A California mom found herself delivering her baby in a parking garage, surrounded by an impromptu team of helpers. Madison Fritter’s dramatic birth at UC Davis Medical Center in Sacramento is a story this family won’t soon forget. Madison and her husband, Michael, had just pulled into the hospital, when the mom-to-be realized her baby boy was not waiting any longer.

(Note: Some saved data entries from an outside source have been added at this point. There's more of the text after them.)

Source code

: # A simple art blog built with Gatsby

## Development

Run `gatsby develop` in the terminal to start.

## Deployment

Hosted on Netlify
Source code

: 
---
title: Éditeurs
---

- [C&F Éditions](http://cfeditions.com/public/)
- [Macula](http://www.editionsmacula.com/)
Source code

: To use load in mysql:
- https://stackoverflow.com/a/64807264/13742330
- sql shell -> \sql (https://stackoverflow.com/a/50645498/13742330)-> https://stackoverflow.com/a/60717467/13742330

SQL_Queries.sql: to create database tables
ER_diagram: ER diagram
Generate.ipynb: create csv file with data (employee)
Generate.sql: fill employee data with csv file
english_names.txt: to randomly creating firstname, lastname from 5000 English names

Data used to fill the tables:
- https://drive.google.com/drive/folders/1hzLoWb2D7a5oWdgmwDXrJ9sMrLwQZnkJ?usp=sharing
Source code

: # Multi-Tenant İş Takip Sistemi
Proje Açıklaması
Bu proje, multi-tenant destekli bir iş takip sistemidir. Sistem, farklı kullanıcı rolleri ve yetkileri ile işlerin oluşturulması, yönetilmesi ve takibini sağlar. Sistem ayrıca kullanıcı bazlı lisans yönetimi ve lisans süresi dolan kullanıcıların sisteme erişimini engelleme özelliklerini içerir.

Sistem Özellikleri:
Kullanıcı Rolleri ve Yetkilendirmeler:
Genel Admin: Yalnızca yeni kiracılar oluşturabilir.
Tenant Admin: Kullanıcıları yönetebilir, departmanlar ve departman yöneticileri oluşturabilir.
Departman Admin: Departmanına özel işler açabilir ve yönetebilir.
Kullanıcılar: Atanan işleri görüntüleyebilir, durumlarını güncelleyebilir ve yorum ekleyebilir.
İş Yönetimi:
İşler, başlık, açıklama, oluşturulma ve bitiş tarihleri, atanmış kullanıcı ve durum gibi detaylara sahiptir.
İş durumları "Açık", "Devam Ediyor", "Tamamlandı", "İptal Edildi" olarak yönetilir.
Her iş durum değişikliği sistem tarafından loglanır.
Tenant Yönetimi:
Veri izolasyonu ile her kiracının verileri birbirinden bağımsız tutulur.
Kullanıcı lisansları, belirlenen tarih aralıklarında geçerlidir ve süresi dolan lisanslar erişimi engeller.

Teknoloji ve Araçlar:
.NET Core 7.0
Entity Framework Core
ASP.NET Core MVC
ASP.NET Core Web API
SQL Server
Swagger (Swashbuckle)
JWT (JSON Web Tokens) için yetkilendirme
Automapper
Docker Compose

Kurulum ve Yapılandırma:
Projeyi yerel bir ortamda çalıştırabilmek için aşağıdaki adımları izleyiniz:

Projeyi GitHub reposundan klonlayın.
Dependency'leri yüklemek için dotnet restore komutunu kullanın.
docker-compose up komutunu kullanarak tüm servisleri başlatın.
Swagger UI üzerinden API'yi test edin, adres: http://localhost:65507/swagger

“He was coming out,” she said. “Michael ran looking for help and her sister Zoi Jones was there to help her, a man named Dave appeared. “He had these massive hands. I was so weak and he was so strong,” Madison said.
He was a godsend.”
Within minutes, on a pile of blankets on the garage floor, Madison gave birth to an 8 lb., 2-oz baby boy. “The baby came out crying right away,” she says. “I didn’t even push.” Dave, a hospital employee who never gave his full name, offered a sweater to wrap up the newborn. At the same time, off-duty nurse Jenna Ricks, who was at the hospital with her own 2-week-old baby, heard someone yell for a shoelace.
“There’s only one thing in the medical world that you need that for: to tie off an umbilical cord,” Ricks said. “I was like, ‘Oh my gosh, someone is having a baby.’” Ricks, an experienced labor and delivery nurse, immediately jumped in to help. “She was like, ‘Don’t worry everyone. I am a labor and delivery nurse,’” Madison said.
“She made sure that I wasn’t bleeding out and that my placenta was in the right place,” Madison said. “Jenna didn’t even work for that hospital. She was there for her son and was by me the whole time. She was like, ‘I’m going to make sure you’re fine when you get in and I’ll be with you.’”
After 15 minutes, paramedics arrived and helped Michael, a lawyer, cut the umbilical cord while Ricks took Madison into the hospital. “I told my husband, ‘Just stay with our son,’ and I went in and they delivered my placenta,” says Madison. The couple said they chose the perfect name for their son – Maverick.
Madison said that it means independence and doing things in an unconventional way. “We were very fortunate, and I say all the time — I thank my lucky stars that everything happened the way it did and that my sister got to be there … It was such a crazy miracle,” Madison said.